Making this change doesn’t cost anything. It also doesn’t interfere with normal web browsing. The companies who run these servers take precautions to protect normal, legitimate Internet usage.
This change doesn’t make you invincible. But if a Chromebook is a 9 out of 10, security-wise, this change bumps it up a bit more. No computer rates a perfect 10. But a Chromebook with this change gets you about as close as anything can get to a 10.
What about a firewall? Do Chromebooks need a firewall?
Chromebooks have a firewall that operates behind the scenes. There’s nothing the end user needs to do to enable it or change it. There isn’t a lot of need to change the firewall anyway, due to the way Chromebooks work. Firewalls that run on Windows limit what programs are able to connect to the Internet and how. Chromebooks already severely limit those things, beyond what a firewall does.
I’ve never liked most consumer firewall products. They go out of their way to show you how much they’re doing for you, and that adds complexity. It also tends to lead to unhealthy levels of either complacency or paranoia.
I really like how Chromebooks keep it simple.
Security professionals recommend Chromebooks for a reason
Security professionals recommend Chromebooks because they were designed with security in mind. They do a good job of protecting your data, both in memory and in use. They limit the programs that can run and severely limit how much those programs can interact with each other.
These design decisions make it difficult to write a virus for Chrome OS. They limit what a virus would be able to do if someone did write one. And the solve other security issues in the process.

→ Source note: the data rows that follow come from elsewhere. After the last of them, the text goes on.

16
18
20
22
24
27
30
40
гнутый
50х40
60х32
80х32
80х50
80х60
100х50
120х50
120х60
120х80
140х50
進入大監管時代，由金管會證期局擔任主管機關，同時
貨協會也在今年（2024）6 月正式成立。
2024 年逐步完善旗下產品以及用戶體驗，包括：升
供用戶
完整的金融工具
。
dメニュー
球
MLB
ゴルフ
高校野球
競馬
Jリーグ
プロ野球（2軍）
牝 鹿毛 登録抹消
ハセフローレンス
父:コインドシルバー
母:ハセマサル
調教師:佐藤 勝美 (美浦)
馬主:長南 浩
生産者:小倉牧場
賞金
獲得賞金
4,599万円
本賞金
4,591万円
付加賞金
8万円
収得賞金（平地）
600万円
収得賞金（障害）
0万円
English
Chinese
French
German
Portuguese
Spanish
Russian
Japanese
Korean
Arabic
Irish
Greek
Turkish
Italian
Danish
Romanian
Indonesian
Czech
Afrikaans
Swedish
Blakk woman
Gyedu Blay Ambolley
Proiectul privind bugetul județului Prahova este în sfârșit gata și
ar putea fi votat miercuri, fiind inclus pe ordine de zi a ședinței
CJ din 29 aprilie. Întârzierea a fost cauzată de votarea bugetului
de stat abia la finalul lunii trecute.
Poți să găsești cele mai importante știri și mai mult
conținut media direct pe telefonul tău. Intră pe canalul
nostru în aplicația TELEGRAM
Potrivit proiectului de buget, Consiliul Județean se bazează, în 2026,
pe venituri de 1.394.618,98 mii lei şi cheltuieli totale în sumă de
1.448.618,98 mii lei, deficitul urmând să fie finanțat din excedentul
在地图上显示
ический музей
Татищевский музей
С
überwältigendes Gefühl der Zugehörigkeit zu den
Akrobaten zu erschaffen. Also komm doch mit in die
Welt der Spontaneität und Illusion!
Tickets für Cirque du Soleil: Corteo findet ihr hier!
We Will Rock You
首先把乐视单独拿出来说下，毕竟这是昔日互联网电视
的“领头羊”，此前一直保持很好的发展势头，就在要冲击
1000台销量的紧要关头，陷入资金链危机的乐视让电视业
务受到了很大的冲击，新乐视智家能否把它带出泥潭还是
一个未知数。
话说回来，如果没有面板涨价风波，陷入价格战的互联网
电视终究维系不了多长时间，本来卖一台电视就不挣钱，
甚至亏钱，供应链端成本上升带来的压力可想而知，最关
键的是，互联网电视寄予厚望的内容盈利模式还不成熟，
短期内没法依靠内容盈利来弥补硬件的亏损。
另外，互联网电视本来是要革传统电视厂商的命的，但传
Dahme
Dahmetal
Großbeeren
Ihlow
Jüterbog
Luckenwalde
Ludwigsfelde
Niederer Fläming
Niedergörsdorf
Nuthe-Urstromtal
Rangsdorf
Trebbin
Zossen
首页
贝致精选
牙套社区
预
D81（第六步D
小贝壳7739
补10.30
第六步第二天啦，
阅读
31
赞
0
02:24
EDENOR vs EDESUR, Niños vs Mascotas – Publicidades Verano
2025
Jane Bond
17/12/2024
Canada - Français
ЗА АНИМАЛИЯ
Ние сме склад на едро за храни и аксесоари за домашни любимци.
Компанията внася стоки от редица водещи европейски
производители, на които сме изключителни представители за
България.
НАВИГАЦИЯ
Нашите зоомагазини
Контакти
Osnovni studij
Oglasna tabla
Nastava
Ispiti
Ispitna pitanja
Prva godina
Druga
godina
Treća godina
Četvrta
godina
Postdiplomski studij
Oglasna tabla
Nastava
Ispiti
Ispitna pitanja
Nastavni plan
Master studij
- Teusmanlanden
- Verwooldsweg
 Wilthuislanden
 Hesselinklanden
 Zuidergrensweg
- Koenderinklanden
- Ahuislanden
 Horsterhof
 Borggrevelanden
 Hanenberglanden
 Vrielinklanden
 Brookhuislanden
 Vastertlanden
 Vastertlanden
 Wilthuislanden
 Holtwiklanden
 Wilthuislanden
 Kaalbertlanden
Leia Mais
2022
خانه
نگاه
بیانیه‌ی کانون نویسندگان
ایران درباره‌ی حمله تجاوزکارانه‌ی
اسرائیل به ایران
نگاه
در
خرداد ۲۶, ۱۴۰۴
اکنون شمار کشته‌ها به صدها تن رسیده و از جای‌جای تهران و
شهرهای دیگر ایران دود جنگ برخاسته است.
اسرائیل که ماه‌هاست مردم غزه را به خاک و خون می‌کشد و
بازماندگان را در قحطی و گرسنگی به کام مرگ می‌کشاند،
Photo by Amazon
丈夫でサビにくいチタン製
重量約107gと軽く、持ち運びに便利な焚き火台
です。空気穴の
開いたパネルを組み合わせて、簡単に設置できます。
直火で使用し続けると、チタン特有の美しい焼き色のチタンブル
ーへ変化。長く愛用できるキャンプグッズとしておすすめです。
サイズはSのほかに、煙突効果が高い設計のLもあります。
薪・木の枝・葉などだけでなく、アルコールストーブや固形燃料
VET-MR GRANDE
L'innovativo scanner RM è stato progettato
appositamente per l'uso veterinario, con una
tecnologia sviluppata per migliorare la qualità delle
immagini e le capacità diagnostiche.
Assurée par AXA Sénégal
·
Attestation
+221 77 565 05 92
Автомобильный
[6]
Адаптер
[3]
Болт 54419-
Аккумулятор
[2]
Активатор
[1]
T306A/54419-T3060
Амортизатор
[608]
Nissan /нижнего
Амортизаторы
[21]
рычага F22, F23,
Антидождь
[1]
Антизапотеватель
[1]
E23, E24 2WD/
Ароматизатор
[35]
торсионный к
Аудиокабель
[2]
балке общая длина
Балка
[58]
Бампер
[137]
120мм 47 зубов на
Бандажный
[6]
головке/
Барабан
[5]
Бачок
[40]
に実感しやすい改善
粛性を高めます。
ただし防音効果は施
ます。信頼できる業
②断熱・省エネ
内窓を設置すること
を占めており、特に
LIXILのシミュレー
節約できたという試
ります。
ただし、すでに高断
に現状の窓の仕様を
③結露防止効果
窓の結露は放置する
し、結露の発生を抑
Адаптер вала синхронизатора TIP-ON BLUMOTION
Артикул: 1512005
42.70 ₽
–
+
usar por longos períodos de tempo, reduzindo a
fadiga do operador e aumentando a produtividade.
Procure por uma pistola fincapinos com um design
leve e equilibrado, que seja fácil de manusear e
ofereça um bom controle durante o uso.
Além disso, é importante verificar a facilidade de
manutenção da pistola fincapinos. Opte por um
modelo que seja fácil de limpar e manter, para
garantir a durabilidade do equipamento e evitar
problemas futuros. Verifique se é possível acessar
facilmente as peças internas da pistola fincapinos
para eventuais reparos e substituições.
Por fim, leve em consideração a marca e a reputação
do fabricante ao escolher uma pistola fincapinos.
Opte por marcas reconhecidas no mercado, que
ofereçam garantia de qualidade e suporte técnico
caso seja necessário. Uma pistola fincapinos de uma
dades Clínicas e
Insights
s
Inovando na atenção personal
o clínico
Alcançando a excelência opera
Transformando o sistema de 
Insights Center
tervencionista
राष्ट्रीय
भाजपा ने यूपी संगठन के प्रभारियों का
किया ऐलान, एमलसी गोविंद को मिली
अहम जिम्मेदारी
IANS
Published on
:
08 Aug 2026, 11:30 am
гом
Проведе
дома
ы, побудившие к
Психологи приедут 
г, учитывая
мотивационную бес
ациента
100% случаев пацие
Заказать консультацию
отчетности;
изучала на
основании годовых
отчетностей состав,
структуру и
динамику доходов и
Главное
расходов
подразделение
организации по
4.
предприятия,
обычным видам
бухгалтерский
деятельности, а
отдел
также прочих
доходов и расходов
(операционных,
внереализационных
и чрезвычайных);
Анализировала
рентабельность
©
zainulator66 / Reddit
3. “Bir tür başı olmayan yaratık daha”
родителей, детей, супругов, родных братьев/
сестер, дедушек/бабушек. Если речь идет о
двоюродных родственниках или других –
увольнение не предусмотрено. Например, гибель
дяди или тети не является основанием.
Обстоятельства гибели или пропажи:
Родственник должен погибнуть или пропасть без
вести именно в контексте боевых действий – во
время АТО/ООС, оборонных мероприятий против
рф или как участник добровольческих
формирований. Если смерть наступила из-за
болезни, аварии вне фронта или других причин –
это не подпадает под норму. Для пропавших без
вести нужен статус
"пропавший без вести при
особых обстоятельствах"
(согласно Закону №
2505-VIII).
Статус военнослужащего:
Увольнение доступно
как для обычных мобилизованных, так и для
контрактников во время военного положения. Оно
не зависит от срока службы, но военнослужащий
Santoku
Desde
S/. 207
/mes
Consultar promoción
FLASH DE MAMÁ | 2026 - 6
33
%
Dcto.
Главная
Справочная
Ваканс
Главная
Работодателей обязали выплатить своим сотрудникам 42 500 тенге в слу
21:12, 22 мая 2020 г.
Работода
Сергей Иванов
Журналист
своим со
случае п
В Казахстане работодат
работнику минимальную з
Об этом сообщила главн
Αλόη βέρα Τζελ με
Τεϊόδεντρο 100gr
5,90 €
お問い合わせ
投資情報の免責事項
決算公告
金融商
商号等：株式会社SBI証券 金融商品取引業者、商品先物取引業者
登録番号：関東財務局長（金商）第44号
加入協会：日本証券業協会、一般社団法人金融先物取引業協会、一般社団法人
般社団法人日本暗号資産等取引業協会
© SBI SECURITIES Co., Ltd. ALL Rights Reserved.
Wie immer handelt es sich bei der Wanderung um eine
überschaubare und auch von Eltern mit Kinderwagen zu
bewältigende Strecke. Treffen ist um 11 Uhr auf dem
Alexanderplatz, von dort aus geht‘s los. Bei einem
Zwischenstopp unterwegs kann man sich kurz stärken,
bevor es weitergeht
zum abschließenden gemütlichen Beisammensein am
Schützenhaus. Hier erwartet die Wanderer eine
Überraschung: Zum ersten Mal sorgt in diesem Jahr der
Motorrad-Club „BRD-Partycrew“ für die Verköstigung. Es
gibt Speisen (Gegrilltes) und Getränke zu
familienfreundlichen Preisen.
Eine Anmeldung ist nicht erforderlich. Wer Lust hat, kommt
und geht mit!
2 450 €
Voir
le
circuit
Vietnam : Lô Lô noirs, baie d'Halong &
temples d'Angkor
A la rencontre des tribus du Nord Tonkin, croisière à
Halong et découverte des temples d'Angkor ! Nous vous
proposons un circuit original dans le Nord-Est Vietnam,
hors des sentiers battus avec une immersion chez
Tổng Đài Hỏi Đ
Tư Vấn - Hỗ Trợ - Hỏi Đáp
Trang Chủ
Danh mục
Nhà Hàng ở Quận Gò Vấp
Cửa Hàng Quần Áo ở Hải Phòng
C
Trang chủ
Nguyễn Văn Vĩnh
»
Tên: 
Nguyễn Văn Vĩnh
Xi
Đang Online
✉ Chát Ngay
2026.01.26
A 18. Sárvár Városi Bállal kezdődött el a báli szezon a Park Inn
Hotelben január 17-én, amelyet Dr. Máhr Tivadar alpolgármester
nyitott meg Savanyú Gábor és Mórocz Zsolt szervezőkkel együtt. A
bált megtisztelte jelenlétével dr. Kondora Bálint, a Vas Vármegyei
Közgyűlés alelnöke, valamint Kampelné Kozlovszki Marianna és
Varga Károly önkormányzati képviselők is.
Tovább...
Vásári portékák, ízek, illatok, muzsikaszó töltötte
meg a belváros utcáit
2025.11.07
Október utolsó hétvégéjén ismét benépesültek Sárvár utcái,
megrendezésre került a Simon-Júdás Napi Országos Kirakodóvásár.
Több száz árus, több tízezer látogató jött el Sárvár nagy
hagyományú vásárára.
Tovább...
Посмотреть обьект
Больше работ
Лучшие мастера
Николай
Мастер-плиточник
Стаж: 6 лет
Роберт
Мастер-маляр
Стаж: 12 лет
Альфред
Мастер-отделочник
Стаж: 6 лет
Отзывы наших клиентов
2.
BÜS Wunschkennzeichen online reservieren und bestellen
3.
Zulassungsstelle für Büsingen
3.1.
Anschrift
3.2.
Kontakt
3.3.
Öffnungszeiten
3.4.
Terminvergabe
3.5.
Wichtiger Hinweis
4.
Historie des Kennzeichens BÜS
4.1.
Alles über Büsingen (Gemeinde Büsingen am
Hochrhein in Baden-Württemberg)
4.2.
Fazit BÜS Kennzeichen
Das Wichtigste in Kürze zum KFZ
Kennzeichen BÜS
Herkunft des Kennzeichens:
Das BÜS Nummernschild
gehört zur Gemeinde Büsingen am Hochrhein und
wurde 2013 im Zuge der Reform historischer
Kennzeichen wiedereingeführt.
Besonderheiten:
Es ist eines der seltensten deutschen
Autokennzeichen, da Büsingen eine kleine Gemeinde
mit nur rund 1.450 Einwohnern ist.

You still need to be careful about reading e-mail from strangers, but you’d have to do that anyway, on any computer. The human is almost always the weakest link in a computer system. But on a Chromebook, the human is the only known weak link.
One of the very best things you can do to protect yourself online is to buy a Chromebook and dedicate it to banking and bill paying. Don’t do online banking or bill payments on any other computer. And don’t use that Chromebook for anything but banking and bills. You can get a refurbished Chromebook on Ebay for around $75 if you’re not worried about what it looks like. Just make sure it comes with the AC adapter and the screen and keyboard aren’t damaged. For a bit more money, you can get a nicer one.
Chromebooks don’t need antivirus, but that’s not the only reason to buy one.